When it all comes down to it, Mormonism is my spiritual home. It is where I first learned about God, where I was introduced to the divine, to the sacred, when I first heard these stories (mingled with a number of other worldview-shaping stories in film and literature—Star Wars and Harry Potter being two of the most popular examples). Perhaps this is best articulated by a quote that I encountered in Rachel Held Evans’ incredibly moving and insightful book Searching for Sunday: Loving, Leaving, and Finding the Church that she found in Lauren Winner’s memoir Still:

“What you promise when you are confirmed is not that you will believe this forever. What you promise when you are confirmed is that this is the story you will wrestle with forever.”
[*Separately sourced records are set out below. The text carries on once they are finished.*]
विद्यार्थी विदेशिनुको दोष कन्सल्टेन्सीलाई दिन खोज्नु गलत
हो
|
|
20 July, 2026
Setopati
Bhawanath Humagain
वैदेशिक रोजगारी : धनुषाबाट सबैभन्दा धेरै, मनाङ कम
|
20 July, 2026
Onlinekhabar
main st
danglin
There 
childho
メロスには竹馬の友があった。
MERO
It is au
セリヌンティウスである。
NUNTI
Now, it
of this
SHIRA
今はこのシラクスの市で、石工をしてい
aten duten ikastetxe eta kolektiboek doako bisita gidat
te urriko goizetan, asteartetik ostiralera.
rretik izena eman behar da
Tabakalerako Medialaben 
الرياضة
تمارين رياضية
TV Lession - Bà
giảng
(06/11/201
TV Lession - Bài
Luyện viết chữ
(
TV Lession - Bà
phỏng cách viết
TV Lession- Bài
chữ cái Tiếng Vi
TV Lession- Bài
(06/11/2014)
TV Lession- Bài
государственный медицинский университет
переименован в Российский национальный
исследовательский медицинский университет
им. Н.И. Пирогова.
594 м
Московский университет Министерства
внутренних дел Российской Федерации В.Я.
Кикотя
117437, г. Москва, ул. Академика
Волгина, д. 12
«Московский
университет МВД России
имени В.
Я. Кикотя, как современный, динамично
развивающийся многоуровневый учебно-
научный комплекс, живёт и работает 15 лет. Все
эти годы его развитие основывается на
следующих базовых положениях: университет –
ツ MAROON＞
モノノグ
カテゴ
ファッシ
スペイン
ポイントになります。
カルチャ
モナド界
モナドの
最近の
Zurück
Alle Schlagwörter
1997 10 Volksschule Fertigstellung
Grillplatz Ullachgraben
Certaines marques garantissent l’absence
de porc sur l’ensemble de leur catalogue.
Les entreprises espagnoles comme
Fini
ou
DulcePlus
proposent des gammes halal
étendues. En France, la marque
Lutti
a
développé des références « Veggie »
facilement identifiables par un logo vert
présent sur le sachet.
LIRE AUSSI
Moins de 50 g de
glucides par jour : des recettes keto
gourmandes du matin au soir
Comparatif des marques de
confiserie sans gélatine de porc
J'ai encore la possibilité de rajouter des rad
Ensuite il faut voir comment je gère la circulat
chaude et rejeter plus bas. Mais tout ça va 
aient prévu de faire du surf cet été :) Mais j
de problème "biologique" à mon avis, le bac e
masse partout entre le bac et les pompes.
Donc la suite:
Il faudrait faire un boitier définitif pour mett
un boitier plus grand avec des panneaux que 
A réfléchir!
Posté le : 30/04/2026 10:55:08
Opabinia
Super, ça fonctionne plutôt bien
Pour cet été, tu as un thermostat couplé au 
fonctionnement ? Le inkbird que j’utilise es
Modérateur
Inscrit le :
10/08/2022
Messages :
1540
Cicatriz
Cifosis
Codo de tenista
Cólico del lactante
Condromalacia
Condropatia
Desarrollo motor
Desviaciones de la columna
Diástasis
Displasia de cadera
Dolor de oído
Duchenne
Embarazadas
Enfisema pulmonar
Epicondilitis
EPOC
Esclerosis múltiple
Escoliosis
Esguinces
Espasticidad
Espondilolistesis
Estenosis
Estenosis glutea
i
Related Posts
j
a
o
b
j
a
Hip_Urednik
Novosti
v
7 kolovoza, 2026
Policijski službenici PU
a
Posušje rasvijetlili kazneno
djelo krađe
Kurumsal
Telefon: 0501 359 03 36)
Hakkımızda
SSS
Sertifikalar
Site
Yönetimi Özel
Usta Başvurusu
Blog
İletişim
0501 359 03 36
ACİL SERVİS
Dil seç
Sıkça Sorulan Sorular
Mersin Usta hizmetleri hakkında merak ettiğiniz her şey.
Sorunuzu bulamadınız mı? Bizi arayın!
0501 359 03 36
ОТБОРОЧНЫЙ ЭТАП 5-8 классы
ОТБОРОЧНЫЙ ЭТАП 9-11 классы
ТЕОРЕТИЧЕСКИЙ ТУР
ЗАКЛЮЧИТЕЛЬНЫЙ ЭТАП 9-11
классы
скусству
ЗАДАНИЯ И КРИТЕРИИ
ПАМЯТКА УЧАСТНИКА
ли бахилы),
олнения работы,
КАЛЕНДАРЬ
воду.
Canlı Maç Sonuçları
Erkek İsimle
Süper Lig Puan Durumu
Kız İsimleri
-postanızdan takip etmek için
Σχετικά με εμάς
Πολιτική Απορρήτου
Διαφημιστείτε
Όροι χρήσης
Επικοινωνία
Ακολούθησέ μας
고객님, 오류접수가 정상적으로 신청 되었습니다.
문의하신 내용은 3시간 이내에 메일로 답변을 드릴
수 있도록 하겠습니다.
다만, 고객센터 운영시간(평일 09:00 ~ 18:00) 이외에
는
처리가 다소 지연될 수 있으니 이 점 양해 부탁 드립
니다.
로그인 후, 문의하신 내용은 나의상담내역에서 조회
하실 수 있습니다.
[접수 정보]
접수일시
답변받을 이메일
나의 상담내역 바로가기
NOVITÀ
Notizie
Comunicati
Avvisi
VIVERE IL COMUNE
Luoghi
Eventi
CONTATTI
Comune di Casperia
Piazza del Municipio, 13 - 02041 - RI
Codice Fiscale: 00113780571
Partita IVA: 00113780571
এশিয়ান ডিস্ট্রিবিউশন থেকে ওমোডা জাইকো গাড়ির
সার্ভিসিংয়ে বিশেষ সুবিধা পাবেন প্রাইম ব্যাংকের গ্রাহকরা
Mormonism will always be in my blood. It’s also literally in my DNA (as much as a belief and a story can be passed on in DNA) going back generations. I’m inclined to wrestle (intellectually anyway, definitely don’t have the physical build for wrestling) and if I’m going to wrestle, it’s here, in Mormonism, with this story. That’s a promise I can keep. My beliefs have gone through a pretty radical transformation since I was small, but still feel deeply, impossibly Mormon.

Could all of this be fake, fairy tales told to be the opium of the masses? Sure, it’s possible. But all of us believe in countless things we can’t see or explain or understand, but help us make sense of the world and that seems important. This is how I do that. It’s messy and complicated and hurts me and others, but it’s where I belong—engaged in the wrestle with my faith, a faith that matters deeply to me and is worthy of thought and examination.